We also launched our new AWS Startups Show on LinkedIn Audio this past week. Though there is no recording, we plan to host a regular show and will be inviting startup founders to join us soon.
Catch up on updates for future live audio shows on LinkedIn!
As a reminder, we are back out on the road this month and next, so catch up with us and say hello if you happen to be in any of these locations:
Lima – The AWS User Group Peru conference is coming up on September 23rd and Mark will be speaking as well as meeting up with startups that week.
Johannesburg – The last summit for EMEA is in South Africa, AWS Summit Johannesburg, on September 26th, and Basil will be there with the AWS Startups Team.
Hong Kong – Come join Mark at the AWS Startup Day Hong Kong on September 26th to talk about what startups are doing to innovate in the downturn.

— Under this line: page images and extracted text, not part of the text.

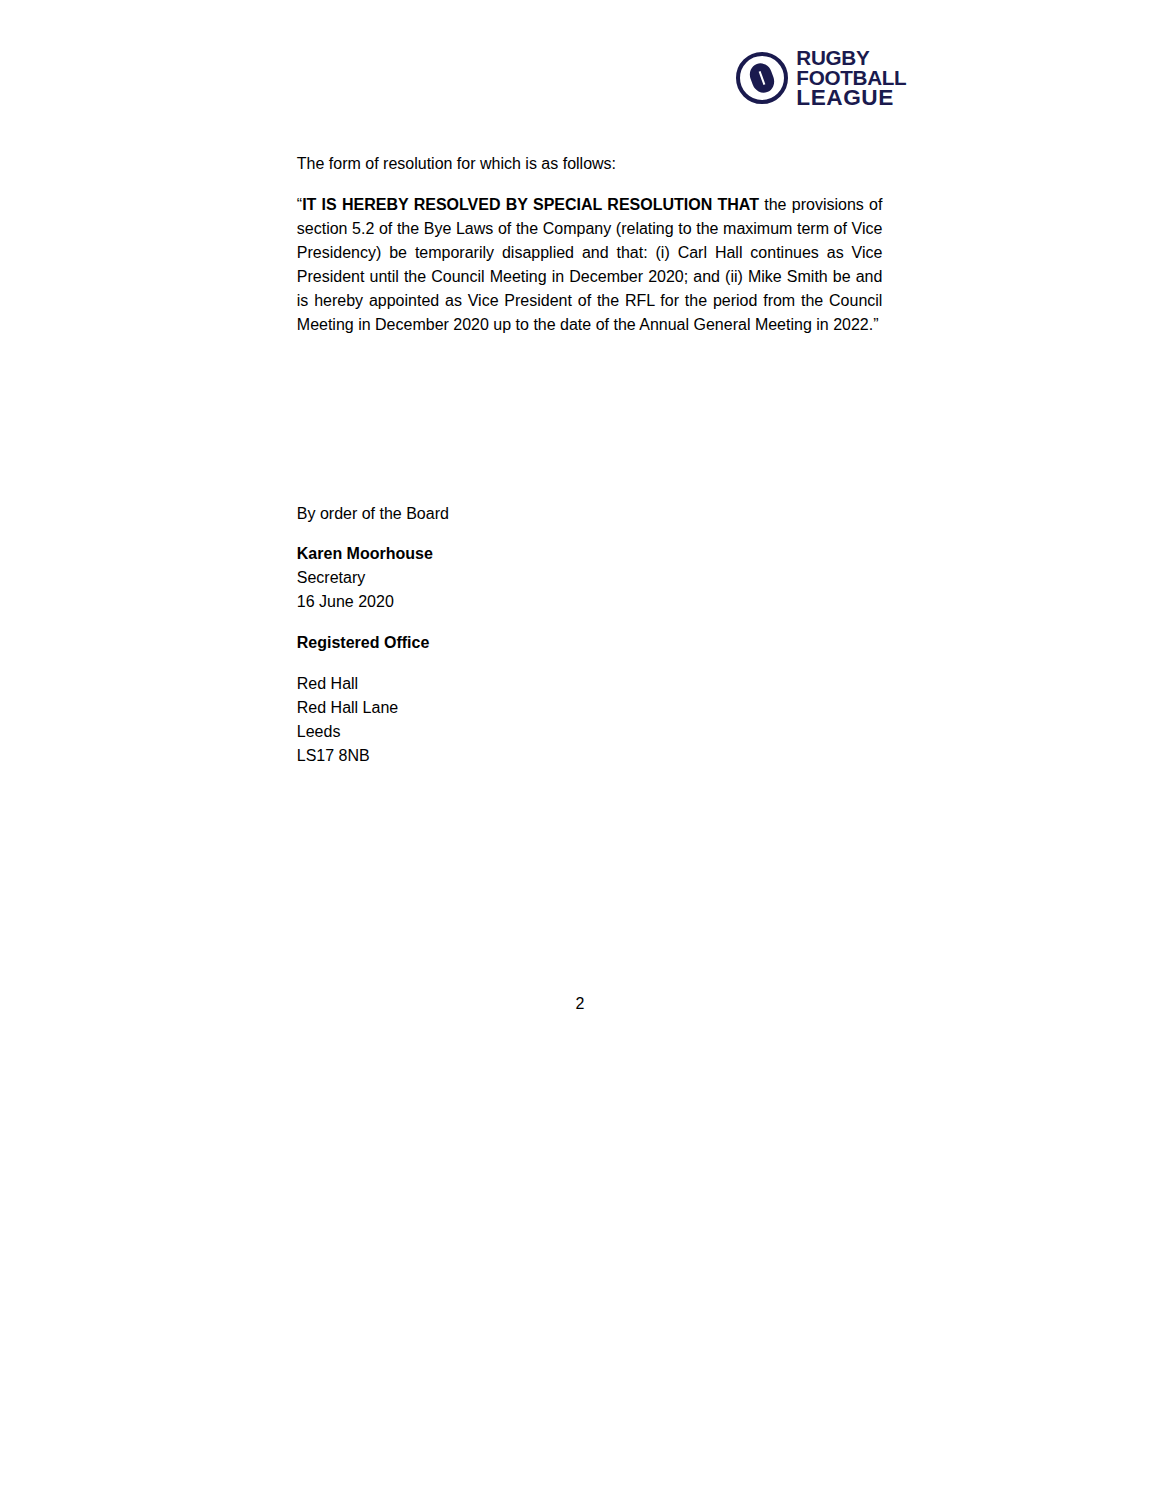RUGBY
FOOTBALL
LEAGUE
The form of resolution for which is as follows:
“IT IS HEREBY RESOLVED BY SPECIAL RESOLUTION THAT the provisions of section 5.2 of the Bye Laws of the Company (relating to the maximum term of Vice Presidency) be temporarily disapplied and that: (i) Carl Hall continues as Vice President until the Council Meeting in December 2020; and (ii) Mike Smith be and is hereby appointed as Vice President of the RFL for the period from the Council Meeting in December 2020 up to the date of the Annual General Meeting in 2022.”
By order of the Board
Karen Moorhouse
Secretary
16 June 2020
Registered Office
Red Hall
Red Hall Lane
Leeds
LS17 8NB
2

Taipei – After Hong Kong, Mark hops over to Taiwan from October 4th–7th for the start of the 42Geeks East Asia tour to dive deep into various startup hubs.
Seoul – Part two of the 42Geeks East Asia tour lands in South Korea from October 7th-10th to explore startup innovation and investment ecosystem.
Tokyo – The last stop on the 42Geeks East Asia tour winds down in Japan to learn and meet with local startups and investors from October 10th-14th.
Dubai – This is GITEX week from October 16th-20th and the whole city will be buzzing with tech and startups! Find Basil at the AWS booth to chat about Gen AI, startups, and strong coffee ☕
Jakarta – One of the best tech events in Southeast Asia is the Tech in Asia Conference, from October 18th – 19th, Mark will be onsite to interview founders to share their stories.